Erowid-ish: Amyl Nitrate (sniffed from a small bottle at a party) was a brief disorienting rush with tunnel-vision and muffled audio, followed by a headache, kinda like an adrenaline rush. In contrast, a gas-mix (N2O + things?) for some dental procedure was quite enjoyable.
posted by ovvl at 4:22 PM on July 28, 2021 [1 favorite]


a gas-mix (N2O + things?)

My dentist gives me a mix of N2O + O2. They could go a little harder on the N2O, though.
posted by mikelieman at 12:11 AM on July 29, 2021


There is brief mention in the article of San Francisco gay and AIDS activist Hank Wilson (1947-2008), (Previously) who along with John Lauritsen wrote the book Death Rush: Poppers and AIDS. I knew Hank and he (among his many other forms of activism) put up an anti-poppers display at the Folsom Street Fair. He felt vindicated when, shortly before he died, a 2007 study found a higher degree of correlation between poppers use and HIV seroconversion than crystal meth use and seroconversion.
posted by larrybob at 8:02 AM on August 7, 2021


Hank Wilson’s writing on HIV and poppers has even been cited by recent papers on HIV and poppers use in China (2020) and France (2018)
posted by larrybob at 8:13 AM on August 7, 2021


There's something quaint about a factory where people still make things in the middle of an American city using 50 year old technology and people doing things by hand. If this were not in the grey market it would be offshored, sold in bulk for 10 cents, bought by a hedge fund who is owned by a SPAC who sells complex derivatives and assorted other chemicals through a holding company based out of a nation no one has heard of due to their relaxed shipping laws or some other esoteric tax reason and then a captain falls asleep in the Suez Canal and suddenly no one can get poppers for two weeks because a captain on a ship no one has heard of, running a flag from a small nation in the Pacific has the world supply of poppers queued up in a port in the Mediterranean. But no, because this guy keeps a tight grip on his supply chain and crazy high profit margins (400% markup?! That's better than Apple), on a quasi-legal product we get a continuous flow of products.
posted by geoff. at 11:44 PM on July 27 [10 favorites +] [!]

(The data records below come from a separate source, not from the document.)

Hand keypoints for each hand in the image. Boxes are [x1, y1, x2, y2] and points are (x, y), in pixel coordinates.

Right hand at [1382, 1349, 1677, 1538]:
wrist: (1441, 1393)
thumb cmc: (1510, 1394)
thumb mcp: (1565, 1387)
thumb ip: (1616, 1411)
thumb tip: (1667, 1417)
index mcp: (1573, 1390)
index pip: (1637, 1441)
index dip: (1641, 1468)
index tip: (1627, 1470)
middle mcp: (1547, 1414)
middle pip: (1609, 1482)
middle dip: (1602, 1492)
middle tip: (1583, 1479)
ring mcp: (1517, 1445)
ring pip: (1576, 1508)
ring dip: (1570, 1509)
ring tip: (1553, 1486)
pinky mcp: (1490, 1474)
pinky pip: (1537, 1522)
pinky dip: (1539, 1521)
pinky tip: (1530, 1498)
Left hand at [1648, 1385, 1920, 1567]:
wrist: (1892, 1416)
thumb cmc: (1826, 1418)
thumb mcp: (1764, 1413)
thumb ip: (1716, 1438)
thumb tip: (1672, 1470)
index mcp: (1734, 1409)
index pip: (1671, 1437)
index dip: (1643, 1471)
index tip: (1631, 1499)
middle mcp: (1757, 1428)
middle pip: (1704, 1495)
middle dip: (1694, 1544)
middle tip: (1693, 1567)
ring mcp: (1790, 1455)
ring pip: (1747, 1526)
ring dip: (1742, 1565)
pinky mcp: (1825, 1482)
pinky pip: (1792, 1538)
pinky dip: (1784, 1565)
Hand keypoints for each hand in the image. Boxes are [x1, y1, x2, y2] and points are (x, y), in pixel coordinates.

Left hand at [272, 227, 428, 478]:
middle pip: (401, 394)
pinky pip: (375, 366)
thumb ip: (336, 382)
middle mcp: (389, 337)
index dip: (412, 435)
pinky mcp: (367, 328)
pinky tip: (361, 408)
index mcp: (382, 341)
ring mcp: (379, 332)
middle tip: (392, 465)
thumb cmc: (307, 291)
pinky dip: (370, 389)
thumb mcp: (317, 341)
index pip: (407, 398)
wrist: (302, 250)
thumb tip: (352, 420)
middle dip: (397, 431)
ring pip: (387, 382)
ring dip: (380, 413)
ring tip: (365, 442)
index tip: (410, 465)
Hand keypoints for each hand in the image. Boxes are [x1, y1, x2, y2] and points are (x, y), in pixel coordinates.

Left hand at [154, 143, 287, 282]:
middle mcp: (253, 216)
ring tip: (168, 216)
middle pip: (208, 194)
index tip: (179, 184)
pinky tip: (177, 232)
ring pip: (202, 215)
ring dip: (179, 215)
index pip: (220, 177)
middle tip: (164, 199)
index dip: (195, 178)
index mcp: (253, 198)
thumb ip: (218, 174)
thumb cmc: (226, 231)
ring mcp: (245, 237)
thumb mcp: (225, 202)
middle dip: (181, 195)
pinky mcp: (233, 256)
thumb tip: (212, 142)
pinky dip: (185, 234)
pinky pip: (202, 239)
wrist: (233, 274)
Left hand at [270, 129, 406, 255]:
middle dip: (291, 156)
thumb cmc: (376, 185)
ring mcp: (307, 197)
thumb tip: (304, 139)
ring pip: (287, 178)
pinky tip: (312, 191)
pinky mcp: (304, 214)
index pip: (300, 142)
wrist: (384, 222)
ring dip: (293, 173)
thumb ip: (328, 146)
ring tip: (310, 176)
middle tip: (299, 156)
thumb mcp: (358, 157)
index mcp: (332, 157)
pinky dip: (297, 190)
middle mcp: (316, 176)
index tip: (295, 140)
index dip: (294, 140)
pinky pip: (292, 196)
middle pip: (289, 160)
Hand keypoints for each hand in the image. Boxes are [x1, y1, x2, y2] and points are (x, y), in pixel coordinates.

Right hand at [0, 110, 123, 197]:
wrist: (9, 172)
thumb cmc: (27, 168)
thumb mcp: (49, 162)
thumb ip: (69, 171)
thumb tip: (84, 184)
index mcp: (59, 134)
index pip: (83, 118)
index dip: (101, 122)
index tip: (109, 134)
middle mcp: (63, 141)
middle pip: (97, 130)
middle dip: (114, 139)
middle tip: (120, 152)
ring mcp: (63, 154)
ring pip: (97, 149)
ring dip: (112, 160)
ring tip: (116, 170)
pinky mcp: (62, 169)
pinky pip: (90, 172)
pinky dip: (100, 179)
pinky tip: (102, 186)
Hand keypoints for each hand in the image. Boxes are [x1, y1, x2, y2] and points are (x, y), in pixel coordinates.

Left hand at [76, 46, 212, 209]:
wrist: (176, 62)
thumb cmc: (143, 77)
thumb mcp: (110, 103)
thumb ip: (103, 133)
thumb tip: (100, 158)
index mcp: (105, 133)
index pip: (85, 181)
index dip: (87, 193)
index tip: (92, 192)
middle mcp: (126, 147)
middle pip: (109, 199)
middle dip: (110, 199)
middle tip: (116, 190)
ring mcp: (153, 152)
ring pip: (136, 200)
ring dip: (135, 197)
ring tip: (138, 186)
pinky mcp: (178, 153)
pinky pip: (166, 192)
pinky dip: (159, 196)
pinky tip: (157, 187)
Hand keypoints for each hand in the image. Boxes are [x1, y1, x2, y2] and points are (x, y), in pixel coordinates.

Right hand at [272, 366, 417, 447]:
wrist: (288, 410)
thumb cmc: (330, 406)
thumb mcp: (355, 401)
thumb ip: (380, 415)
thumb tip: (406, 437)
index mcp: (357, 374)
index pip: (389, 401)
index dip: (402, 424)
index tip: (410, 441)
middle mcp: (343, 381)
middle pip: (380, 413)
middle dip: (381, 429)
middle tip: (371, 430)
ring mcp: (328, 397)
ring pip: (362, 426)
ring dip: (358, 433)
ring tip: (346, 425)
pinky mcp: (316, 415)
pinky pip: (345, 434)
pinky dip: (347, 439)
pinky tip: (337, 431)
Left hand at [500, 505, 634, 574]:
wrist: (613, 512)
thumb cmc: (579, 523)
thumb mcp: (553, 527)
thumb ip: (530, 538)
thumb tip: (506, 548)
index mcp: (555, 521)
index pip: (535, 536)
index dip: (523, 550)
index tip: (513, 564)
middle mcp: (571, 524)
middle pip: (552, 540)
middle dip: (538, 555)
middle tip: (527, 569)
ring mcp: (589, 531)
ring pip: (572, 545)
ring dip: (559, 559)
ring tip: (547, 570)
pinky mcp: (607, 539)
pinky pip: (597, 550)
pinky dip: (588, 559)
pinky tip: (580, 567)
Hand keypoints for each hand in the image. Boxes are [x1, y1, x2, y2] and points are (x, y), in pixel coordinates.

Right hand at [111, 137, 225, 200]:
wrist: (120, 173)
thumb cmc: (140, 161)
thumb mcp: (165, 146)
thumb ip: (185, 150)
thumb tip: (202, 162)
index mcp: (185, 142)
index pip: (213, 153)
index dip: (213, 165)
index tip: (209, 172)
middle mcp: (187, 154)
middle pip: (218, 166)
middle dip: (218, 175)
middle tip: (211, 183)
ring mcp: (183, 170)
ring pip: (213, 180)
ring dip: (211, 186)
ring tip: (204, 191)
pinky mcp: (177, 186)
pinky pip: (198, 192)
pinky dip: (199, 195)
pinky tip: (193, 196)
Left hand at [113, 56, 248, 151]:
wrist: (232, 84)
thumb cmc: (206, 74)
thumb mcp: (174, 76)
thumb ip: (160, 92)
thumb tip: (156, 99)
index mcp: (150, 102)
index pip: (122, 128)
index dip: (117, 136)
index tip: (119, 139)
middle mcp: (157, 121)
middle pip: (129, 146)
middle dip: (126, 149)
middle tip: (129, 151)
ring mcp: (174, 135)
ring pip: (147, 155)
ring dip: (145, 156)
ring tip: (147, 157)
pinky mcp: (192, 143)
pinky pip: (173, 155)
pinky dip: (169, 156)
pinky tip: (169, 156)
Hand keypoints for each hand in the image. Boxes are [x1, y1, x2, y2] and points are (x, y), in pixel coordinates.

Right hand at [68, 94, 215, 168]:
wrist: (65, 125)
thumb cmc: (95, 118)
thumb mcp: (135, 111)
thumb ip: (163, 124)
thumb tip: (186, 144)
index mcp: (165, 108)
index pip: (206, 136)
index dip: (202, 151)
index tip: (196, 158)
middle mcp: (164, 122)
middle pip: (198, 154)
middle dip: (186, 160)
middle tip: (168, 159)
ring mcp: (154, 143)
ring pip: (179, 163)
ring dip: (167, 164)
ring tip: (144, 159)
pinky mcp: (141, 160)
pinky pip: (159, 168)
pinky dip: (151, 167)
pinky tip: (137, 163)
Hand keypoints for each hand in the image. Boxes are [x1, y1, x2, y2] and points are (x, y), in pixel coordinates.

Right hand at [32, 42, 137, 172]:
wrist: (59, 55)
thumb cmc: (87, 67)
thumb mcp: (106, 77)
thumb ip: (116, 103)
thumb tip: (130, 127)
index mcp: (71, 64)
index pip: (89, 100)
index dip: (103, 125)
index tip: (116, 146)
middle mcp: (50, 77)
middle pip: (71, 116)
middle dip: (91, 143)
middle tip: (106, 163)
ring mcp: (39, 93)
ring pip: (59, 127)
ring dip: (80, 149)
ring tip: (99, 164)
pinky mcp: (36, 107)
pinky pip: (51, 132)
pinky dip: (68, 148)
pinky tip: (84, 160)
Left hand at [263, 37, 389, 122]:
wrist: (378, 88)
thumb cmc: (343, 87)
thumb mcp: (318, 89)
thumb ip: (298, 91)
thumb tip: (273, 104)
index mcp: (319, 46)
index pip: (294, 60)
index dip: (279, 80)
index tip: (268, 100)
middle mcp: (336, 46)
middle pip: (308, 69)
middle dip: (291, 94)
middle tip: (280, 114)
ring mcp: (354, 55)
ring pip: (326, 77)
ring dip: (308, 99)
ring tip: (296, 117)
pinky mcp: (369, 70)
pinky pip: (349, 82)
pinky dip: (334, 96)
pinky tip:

Ah, just so you know, I talked to someone I know who works in chemical production (specifically, small batch industrial production, So this exact size of product from what I can tell). He says this is almost certainly made in China or (possibly, though not likely) India, then shipped to the US for labelling. You'll notice they are only assembling it in those factories. So yeah, they probably have offhshored all the parts that matter, import it as cleaner and then label it themselves.

Which also means that it isn't getting proper QC when it arrives, which is...not great.
posted by Canageek at 8:54 PM on August 9, 2021


Canageek, are you suggesting every product made in China or India doesn't go through proper QC? Seems like an extremely broad statement.